Why this beats from-scratch blog post writing for video creators
If you've already created the video, the substantive thinking is done. The blog post is just the same content in written form. From-scratch writing duplicates the thinking work; the transcript-to-blog workflow only requires the formatting work. For creators publishing both video and written content, this dramatically reduces the marginal cost of the second format. A creator who only published video is now publishing video + blog post for an extra hour per week of editorial work.
SEO compounding from blog post publication
Google doesn't index video. It indexes blog posts. A YouTube video alone pulls views from the YouTube algorithm; the same content published as a blog post next to the embedded video also pulls views from Google search for the next three years. Compound that across 50 videos converted to blog posts and you're ranking for hundreds of long-tail queries that your video-only competitors can't touch. The SEO ROI from converting video back-catalogue to blog posts is one of the highest-leverage moves available to any video-first creator.
Customising the output style
Same transcript, different prompts: "convert to a 1500-word listicle blog post" for list-friendly content. "Convert to a how-to tutorial with numbered steps" for instructional video. "Convert to an opinion essay in the speaker's voice making a clear argument" for analytical content. "Convert to a Q&A blog post format" for interview videos. The flexibility of the prompt-based workflow means you control the output style per video; one-size-fits-all blog converters can't match this.

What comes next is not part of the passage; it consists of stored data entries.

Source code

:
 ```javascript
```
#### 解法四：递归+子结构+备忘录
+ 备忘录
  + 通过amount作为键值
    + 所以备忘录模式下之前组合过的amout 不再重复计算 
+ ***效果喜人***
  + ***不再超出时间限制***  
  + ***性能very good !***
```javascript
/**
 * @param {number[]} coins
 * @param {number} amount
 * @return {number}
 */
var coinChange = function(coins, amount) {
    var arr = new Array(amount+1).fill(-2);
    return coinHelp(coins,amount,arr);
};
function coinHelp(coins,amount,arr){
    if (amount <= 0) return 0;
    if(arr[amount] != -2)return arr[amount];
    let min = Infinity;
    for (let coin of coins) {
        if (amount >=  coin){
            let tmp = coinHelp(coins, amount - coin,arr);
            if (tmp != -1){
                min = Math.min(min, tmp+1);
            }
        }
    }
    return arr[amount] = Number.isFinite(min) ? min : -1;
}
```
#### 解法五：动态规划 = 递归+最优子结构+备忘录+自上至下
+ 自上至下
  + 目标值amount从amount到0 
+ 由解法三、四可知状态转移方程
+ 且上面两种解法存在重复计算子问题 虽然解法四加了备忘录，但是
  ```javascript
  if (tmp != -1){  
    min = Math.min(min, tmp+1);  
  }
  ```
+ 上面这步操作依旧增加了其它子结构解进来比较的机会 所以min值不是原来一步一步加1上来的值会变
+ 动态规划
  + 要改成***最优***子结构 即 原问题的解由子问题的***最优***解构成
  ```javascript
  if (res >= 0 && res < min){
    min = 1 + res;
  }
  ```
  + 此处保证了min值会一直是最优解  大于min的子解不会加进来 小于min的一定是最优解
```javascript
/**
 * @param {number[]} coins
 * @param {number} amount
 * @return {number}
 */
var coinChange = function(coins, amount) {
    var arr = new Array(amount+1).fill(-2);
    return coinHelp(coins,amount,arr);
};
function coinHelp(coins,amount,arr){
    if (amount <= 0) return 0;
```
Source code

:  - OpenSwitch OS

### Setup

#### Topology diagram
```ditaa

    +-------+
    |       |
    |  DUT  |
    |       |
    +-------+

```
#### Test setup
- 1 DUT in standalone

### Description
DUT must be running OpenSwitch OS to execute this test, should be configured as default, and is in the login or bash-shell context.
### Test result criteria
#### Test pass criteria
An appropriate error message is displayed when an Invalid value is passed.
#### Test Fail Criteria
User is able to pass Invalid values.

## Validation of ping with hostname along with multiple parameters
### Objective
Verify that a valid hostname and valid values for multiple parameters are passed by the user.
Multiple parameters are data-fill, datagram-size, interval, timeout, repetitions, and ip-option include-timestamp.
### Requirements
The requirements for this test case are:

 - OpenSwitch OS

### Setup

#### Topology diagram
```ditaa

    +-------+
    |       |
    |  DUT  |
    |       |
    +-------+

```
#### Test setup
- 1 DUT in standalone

Best practice: edit the AI output
Don't publish raw AI output. The transcript-to-blog conversion gets you to a 70%-quality first draft in 5 minutes; the human editing pass (15-30 minutes) gets you to 95%+ quality. Edit for: AI-flavoured phrasing ("Furthermore", "It's important to note", overuse of em-dashes), factual accuracy (the AI may have slightly mis-paraphrased; check against the transcript at the timestamps), your specific voice (replace AI-generic phrasing with your normal vocabulary), CTAs (the AI won't add your business-specific CTAs; you do that). Edited output is the actual product; raw AI output is the first draft.